─── 抜粋文 ───
OSI参照モデルの第5層「セッション層」の役割は、アプリケーションへのデータの振り分けです。1台のコンピュータ上で、複数のアプリケーションを同時に起動してデータを送受信することがあります。あるコンピュータに届いたデータを正しくアプリケーションへ振り分けなければいけません。セッション層のプロトコルによって、正しくアプリケーションへのデータの振り分けを行います。

図6:セッション層
図6:セッション層

第6層(レイヤ6):プレゼンテーション層

OSI参照モデルの第6層 プレゼンテーション層では、データの表現形式を一致させる役割を担っています。コンピュータがやり取りするデータは「0」と「1」のデジタルデータです。最終的にデータを扱うのは、基本的に人間です[2]

そこで、「0」と「1」のデジタルデータを人間が理解できるように表現しなければいけません。たとえば、文字です。文字を表現するために文字コードを決めて、「a」というアルファベットの文字は「01100001」に対応付けています。アルファベットなどの1バイト文字を決めている文字コードはASCIIコードと呼ばれます。また、「0」と「1」で音声や動画を表現するMP3やH.264といったコーデックもプレゼンテーション層のプロトコルに相当します。
───
- _課題_
上の抜粋文によると、アルファベットなどの1バイト文字を決めている文字コードは何と呼ばれますか。
─── 提示された記録 ───
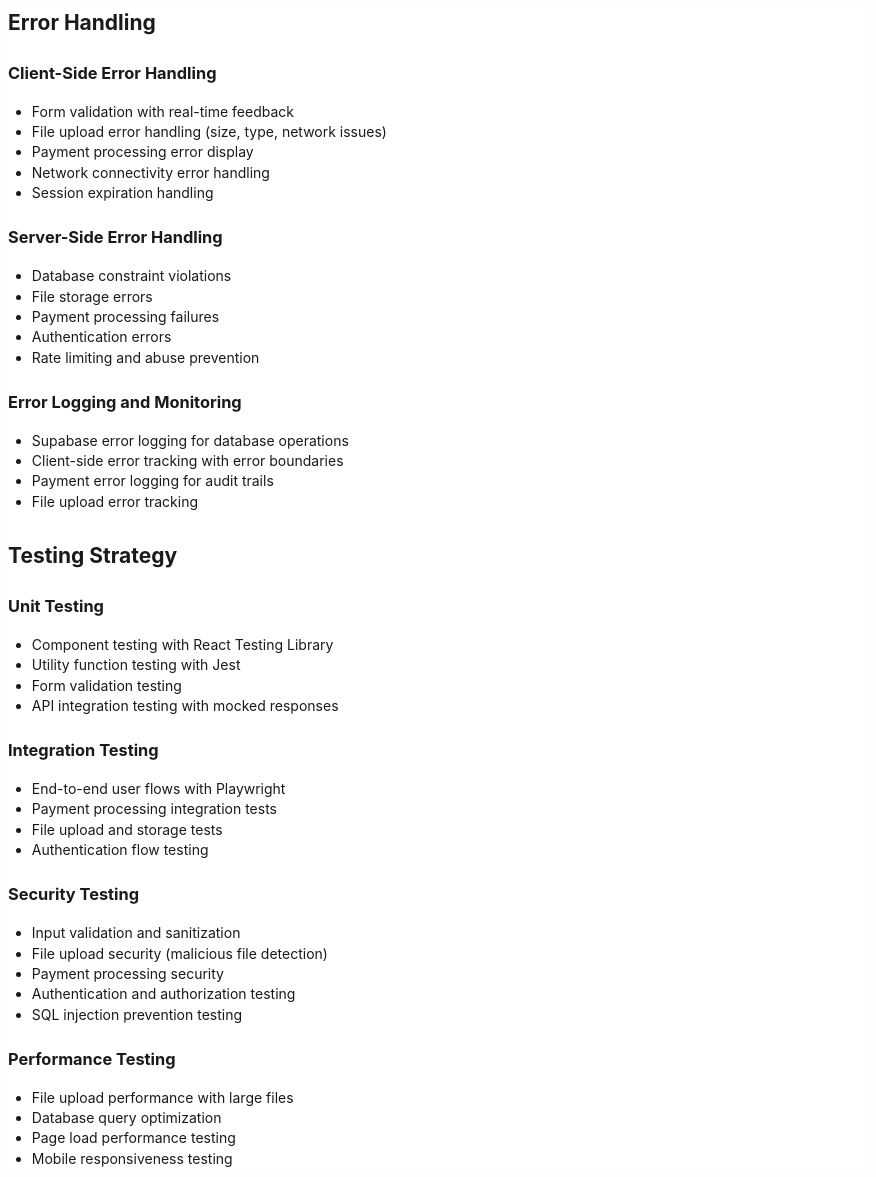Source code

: ## Error Handling

### Client-Side Error Handling
- Form validation with real-time feedback
- File upload error handling (size, type, network issues)
- Payment processing error display
- Network connectivity error handling
- Session expiration handling

### Server-Side Error Handling
- Database constraint violations
- File storage errors
- Payment processing failures
- Authentication errors
- Rate limiting and abuse prevention

### Error Logging and Monitoring
- Supabase error logging for database operations
- Client-side error tracking with error boundaries
- Payment error logging for audit trails
- File upload error tracking

## Testing Strategy

### Unit Testing
- Component testing with React Testing Library
- Utility function testing with Jest
- Form validation testing
- API integration testing with mocked responses

### Integration Testing
- End-to-end user flows with Playwright
- Payment processing integration tests
- File upload and storage tests
- Authentication flow testing

### Security Testing
- Input validation and sanitization
- File upload security (malicious file detection)
- Payment processing security
- Authentication and authorization testing
- SQL injection prevention testing

### Performance Testing
- File upload performance with large files
- Database query optimization
- Page load performance testing
- Mobile responsiveness testing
───
- _課題の解答_
ASCIIコードと呼ばれます。